Many do. Or at least seem to.
As a strong believer in sports, I’m re-examining just what made me (and makes me) so passionate about them.
Kids don’t love sports in a vacuum. When a kid has a bad coach, or their team is mean to them, they often stop playing the sport or become less enthusiastic. Understandably so.
Kids love friends and belonging. So does everyone. Sports provide that feeling for countless young people.
Winning is fun. Being competent is fun. Losing is not fun. Sports encourage competence, winning and the avoidance of loss at all costs. Winning makes us feel proud, and sometimes, superior.
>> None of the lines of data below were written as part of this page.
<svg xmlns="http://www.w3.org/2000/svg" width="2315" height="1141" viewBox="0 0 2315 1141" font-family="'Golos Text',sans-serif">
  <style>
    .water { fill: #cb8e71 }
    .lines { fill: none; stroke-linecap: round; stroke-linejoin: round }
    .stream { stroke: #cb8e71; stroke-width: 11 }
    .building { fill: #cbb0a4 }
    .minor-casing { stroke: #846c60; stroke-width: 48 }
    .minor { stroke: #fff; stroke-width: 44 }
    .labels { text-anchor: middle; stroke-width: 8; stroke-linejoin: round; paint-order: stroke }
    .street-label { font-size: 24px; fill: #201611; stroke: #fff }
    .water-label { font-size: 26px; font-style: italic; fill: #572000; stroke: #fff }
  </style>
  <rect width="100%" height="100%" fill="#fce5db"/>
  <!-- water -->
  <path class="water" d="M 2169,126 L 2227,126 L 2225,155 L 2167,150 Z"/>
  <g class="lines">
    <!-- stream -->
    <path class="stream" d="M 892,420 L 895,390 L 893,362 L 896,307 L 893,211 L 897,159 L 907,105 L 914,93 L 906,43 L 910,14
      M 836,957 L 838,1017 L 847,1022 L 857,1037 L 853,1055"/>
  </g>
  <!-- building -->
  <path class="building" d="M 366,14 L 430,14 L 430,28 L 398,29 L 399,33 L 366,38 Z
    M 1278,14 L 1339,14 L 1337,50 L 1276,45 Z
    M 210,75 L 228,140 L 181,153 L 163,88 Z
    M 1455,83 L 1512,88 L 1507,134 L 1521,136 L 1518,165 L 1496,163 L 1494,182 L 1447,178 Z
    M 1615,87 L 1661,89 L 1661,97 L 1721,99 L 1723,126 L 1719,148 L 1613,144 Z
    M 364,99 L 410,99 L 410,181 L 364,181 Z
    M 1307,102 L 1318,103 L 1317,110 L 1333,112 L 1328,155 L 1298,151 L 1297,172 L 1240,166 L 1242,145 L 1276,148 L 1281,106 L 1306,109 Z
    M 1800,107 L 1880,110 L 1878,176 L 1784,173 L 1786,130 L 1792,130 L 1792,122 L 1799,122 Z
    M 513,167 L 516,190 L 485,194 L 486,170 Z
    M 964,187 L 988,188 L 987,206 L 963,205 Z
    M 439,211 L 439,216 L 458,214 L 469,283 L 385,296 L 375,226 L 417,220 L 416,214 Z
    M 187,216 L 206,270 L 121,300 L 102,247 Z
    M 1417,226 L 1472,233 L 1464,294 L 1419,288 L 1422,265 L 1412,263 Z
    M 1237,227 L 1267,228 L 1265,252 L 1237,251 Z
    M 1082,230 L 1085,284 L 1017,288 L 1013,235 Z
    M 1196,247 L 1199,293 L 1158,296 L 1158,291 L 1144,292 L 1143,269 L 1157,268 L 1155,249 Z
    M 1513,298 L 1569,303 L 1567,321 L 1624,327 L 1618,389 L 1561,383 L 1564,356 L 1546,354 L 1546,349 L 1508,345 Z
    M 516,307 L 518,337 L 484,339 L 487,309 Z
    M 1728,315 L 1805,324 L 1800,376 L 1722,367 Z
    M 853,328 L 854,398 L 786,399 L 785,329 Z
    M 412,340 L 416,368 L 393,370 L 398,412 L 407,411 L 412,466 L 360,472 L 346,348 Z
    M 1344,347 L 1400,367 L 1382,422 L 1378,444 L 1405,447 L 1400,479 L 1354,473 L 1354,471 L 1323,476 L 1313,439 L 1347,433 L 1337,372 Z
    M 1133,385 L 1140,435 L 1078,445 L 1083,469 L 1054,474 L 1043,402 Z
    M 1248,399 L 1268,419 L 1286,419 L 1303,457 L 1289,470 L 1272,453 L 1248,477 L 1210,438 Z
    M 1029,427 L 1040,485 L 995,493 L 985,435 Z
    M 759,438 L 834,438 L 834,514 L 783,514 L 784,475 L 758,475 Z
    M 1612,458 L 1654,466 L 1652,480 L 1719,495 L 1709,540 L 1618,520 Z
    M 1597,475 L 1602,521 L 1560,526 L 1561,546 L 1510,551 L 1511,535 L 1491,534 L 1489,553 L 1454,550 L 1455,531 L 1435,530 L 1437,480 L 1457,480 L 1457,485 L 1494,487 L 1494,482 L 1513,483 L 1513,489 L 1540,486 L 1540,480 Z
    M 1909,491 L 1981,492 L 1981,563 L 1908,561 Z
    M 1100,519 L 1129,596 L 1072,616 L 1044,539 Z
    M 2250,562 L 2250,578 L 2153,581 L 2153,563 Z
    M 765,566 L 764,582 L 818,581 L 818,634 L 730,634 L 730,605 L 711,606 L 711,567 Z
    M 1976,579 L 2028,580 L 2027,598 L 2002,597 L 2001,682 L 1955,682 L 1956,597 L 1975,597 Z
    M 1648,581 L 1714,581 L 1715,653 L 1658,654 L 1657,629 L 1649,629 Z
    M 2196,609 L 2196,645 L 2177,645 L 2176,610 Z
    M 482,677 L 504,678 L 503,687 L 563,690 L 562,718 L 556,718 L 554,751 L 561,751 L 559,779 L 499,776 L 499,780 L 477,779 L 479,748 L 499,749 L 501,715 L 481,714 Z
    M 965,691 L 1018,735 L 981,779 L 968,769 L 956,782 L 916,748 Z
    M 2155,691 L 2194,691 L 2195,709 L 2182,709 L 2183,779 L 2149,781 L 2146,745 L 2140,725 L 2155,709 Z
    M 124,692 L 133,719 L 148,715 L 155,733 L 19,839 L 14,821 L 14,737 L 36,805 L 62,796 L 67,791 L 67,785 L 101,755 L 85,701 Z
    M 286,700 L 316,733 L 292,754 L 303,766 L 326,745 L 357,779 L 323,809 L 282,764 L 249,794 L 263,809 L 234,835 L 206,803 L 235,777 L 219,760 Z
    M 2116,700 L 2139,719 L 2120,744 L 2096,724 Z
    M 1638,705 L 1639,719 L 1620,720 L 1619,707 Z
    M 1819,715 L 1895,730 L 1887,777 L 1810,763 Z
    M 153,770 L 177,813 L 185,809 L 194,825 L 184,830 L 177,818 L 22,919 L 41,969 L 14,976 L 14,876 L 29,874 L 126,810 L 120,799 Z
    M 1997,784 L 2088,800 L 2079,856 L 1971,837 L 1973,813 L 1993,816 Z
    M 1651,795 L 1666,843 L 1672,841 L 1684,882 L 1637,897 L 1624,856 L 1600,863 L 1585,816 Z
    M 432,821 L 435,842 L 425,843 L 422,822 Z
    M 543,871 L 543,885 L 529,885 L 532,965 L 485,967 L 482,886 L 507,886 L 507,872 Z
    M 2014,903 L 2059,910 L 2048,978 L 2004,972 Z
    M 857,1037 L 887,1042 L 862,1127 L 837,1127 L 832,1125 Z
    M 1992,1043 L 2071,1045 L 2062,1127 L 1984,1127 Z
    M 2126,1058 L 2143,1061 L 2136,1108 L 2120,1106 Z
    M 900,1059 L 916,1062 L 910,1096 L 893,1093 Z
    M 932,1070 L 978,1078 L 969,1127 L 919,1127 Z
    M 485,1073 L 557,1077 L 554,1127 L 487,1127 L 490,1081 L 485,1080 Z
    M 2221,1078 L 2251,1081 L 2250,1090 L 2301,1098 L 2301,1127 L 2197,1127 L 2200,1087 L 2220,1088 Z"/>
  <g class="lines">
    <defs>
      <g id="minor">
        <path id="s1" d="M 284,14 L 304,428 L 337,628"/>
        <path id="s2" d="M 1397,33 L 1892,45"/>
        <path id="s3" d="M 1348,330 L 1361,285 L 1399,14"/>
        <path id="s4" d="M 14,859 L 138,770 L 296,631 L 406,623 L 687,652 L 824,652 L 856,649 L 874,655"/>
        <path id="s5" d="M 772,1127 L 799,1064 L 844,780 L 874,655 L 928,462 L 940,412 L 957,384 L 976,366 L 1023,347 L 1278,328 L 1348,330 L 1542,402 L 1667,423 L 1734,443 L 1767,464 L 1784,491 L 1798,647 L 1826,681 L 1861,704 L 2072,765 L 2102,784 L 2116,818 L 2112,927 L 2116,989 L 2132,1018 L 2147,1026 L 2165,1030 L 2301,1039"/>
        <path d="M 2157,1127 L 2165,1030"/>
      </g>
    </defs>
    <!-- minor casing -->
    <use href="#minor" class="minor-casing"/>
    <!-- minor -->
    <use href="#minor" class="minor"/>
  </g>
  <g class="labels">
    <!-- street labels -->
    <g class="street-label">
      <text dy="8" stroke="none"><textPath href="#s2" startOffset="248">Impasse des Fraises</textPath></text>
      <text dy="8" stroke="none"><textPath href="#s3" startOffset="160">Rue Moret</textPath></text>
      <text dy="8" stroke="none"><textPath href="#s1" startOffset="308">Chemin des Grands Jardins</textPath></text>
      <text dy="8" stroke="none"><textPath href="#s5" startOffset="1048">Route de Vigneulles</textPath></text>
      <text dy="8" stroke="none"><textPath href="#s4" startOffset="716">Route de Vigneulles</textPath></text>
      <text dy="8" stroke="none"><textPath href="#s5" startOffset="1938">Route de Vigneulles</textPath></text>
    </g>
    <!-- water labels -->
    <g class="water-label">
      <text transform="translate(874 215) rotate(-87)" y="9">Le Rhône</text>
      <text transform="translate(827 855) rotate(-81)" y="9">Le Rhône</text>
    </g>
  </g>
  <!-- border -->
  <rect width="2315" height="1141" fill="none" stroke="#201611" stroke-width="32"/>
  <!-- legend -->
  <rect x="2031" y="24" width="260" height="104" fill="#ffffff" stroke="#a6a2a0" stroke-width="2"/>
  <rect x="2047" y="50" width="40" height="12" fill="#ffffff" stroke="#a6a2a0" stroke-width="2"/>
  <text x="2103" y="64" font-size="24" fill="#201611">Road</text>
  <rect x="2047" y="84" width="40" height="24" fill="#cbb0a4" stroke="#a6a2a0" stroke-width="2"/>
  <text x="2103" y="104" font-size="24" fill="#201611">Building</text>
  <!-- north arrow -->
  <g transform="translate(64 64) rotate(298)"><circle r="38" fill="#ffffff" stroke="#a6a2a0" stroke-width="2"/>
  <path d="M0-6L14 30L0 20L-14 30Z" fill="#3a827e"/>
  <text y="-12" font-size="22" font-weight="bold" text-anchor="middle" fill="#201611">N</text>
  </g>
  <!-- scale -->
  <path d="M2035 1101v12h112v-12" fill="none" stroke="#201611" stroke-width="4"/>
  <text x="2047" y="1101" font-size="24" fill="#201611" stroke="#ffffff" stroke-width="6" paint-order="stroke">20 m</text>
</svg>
These are powerful feelings, especially when strongly encouraged by parents and family.
Exercise is fun and rewarding in itself.
Taking all these things into consideration, sports are a healthy way to meet people, to stay fit and to conform to many social norms. The general nature of competition and the “us vs. them” mentality feels like a negative byproduct that is created by innate feelings of insecurity linked to losing, or being thought of as lesser. Winning is fun when you know you’ve worked hard and done well. Boasting and feeling superior is the unhealthy extreme side of that same coin.
Overall, I think kids like sports to varying degrees. As someone who played 12 seasons of sports in high school, the sport was often a vehicle for the friends, the belonging and the physical activity. In another life, boy scouts could have filled the same void. Same with horseback riding or dance.
I think what’s important to recognize here is that all the other stuff, the friends, the coaches, the parental support etc… is just as important, if not more important than the actual game play. A love of sport and physical activity is much more important than the quality of your team of eight year olds. It’s not worth beating the passion out of a kid over a loss in the 3rd grade league.
Love play, love self improvement and love the team. The rest will come.